Marluce conseguiu fugir da 'coça', salva pelo padrasto, mas ficou uma semana de castigo. No ano seguinte, ela voltou à escola e foi colocada na ala das baianas, onde desfila até hoje. A única vez que ficou sem ir para a avenida foi quando a mãe faleceu. Naquele ano, ao invés de cair no samba, a baiana caiu doente, tamanha foi a tristeza de ficar fora do Carnaval. Hospitalizada, ela teve que ser medicada e amparada pelos médicos. "Fiquei muito triste, fui pra Restauração tomar remédio e tudo. Mas quando eu me lembrava da escola, as lágrimas caíam. E o médico dizia: 'se conforme, só é um ano, para o ano você brinca'. Foi bronca". 

Dona Marluce é do tempo em que os brincantes saíam da Zona Norte do Recife caminhando até o centro para desfilar. Os vencedores do campeonato carnavalesco eram anunciados pelo rádio e "quem dizia o resultado era Juca Show". Hoje, ela também dedica grande parte do seu tempo para fazer o Carnaval da Gigante acontecer, até porque a escola e a folia de Momo são seus grandes amores. "Precisando, eu ajudo em tudo. Lá na passarela, fico com o coração a mil, o suor desce, as lágrimas descem". 

                                                          

Já uma das primeiras lembranças desta repórter no barracão da Gigante do Samba é a imagem de Dona Odília no alto de um dos carros alegóricos poucos anos atrás. Ela enrolava fitas na estrutura de ferro, lá em cima, com a calma e a tranquilidade de quem está acostumada ao trabalho. pois é o que acontece desde o tempo em que ela era apenas "uma menina", como conta. Hoje, aos 93 anos de idade, a brincante é uma das primeiras a chegar no barracão e uma das últimas a sair. Ela não mede esforços para preparar o desfile e, nos carros alegóricos, é ela quem continua dando os últimos reparos de decoração. Para a brincante, que desfila na ala das baianas, o barracão é sua "segunda casa". "Vou dizer a você, quando a gente ama a Deus e ama a gente, a gente faz a coisa certa. Deus trabalha, faz de velha moça", diz dando uma pista do seu segredo de vitalidade. 

Odília precisou passar um período afastada do samba, quando casou-se e foi criar as filhas em São Paulo. Não foi um período fácil, mas assim que as três meninas estavam com suas vidas organizadas, ela voltou ao Recife e à Gigante e garante, nada vale mais a pena do que se dedicar à sua escola do coração. "É amor que eu tenho. Quando eu não puder trabalhar, eu quero que me dê uma injeção pra eu dormir e me esquecer de Gigante. Porque eu penso que até em cima da cama vou sair me arrastando", brinca.
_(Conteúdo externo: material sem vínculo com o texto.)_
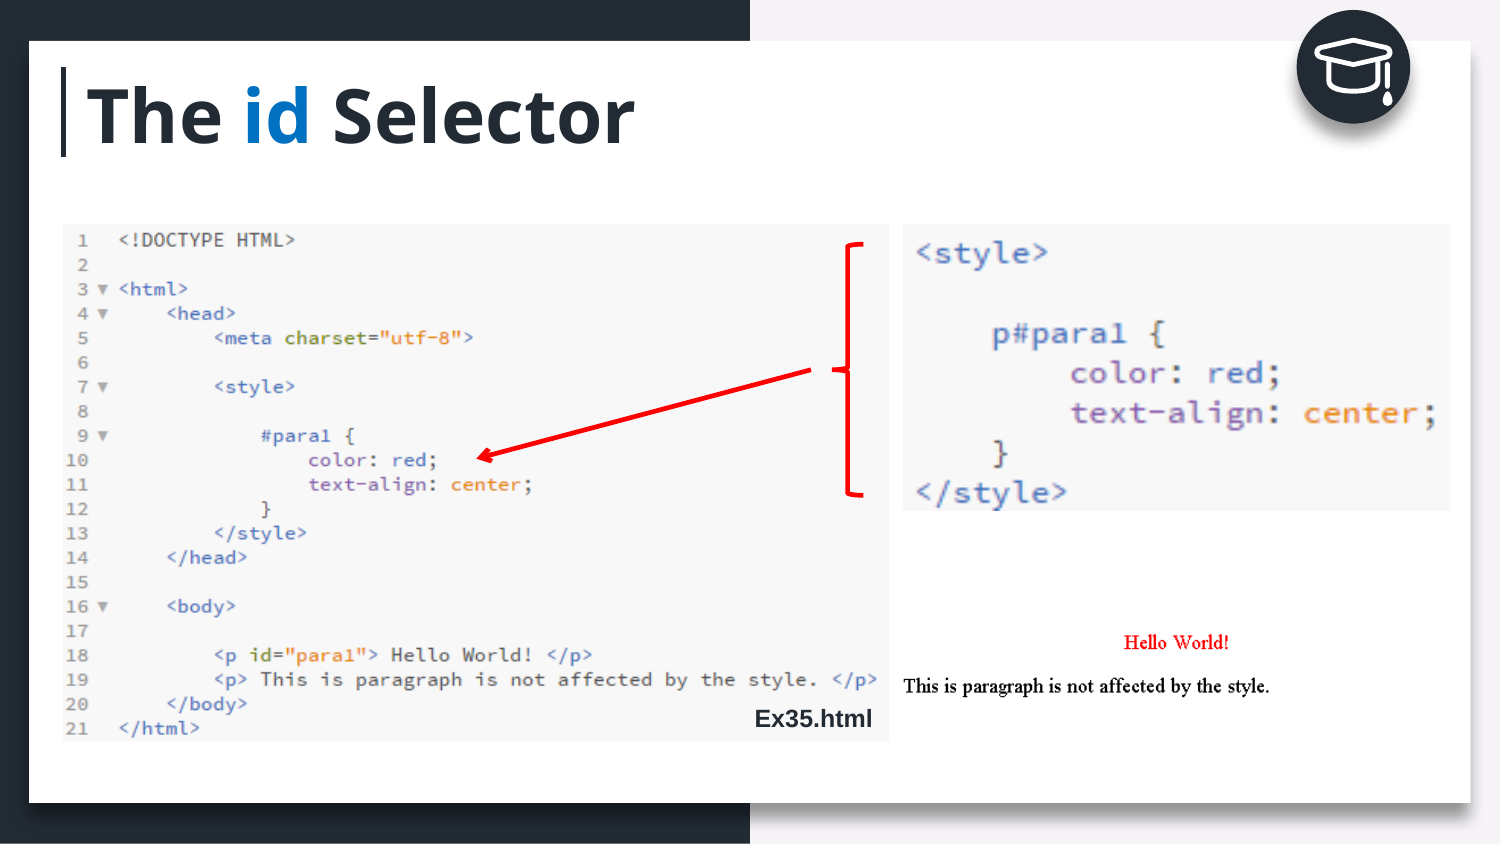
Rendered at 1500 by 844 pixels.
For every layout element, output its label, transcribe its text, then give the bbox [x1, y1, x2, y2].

picture [897, 616, 1456, 727]
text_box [476, 369, 812, 459]
text_box The id Selector [71, 61, 653, 167]
picture [63, 224, 889, 741]
picture [903, 224, 1450, 511]
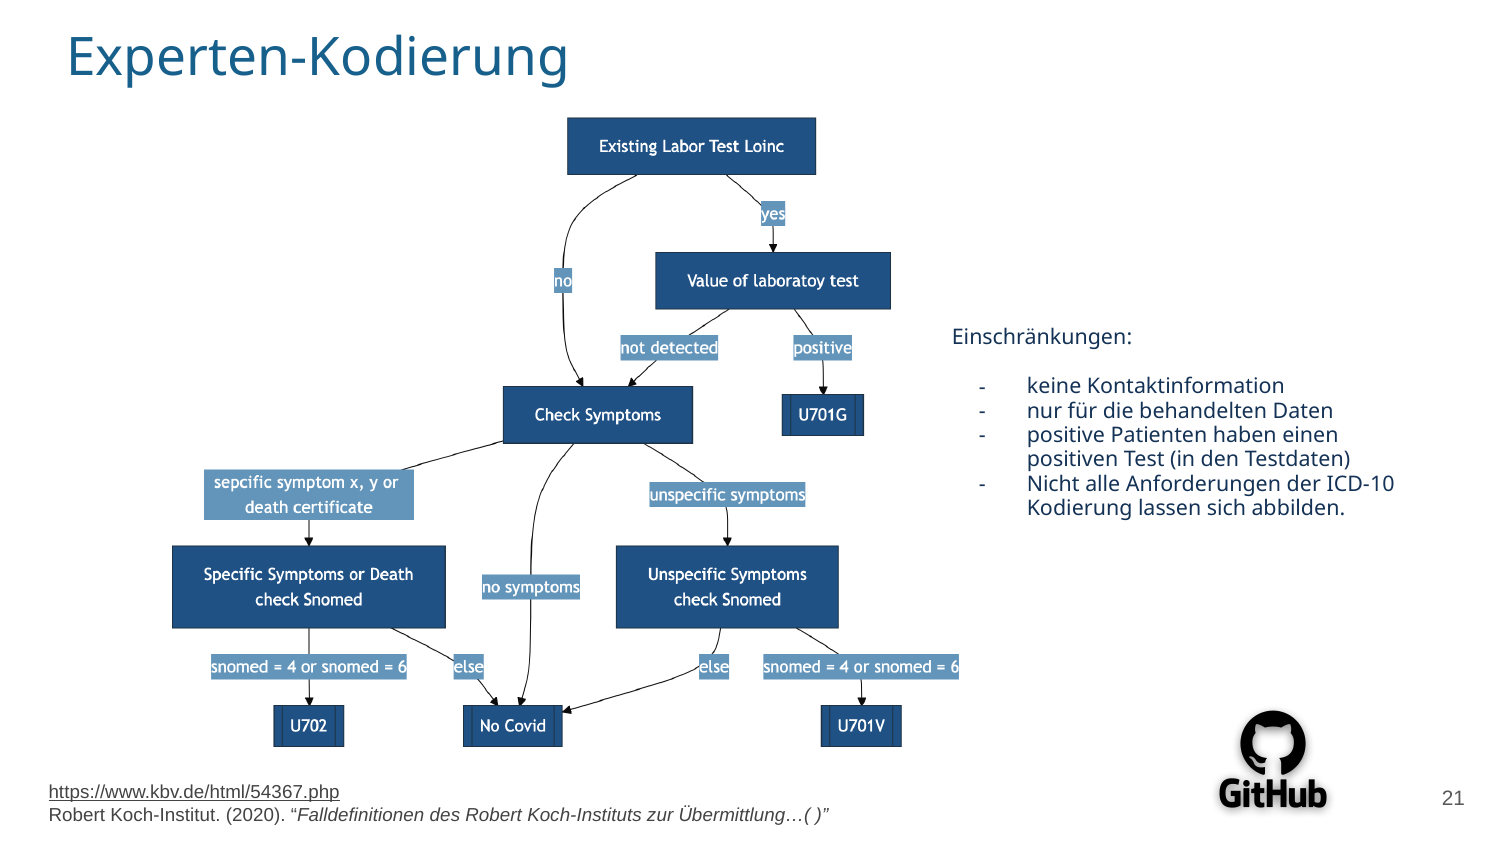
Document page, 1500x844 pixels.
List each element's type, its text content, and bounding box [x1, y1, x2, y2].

title Experten-Kodierung [51, 7, 1449, 102]
picture [1185, 709, 1362, 809]
text_box https://www.kbv.de/html/54367.php Robert Koch-Institut. (2020). “Falldefinitionen des Robert Koch-Instituts zur Übermittlung…( )” [33, 764, 1500, 844]
picture [145, 101, 982, 786]
list Einschränkungen: keine Kontaktinformation nur für die behandelten Daten positive Patienten haben einen positiven Test (in den Testdaten) Nicht alle Anforderungen der ICD-10 Kodierung lassen sich abbilden. [985, 309, 1449, 534]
A dedicação e disposição desses integrantes da Velha Guarda da Gigante do Samba servem como inspiração aos mais novos e orgulho aos que amam o Carnaval. Suas histórias de vida misturam-se à história da própria escola e, certamente,  o amor que nutrem pela agremiação colabora para que seus Carnavais sejam sempre de muita emoção. É Dona Odília, sempre com o sorriso largo estampado, quem tenta resumir o sentimento: "Gigante é muito forte, mexe com a gente".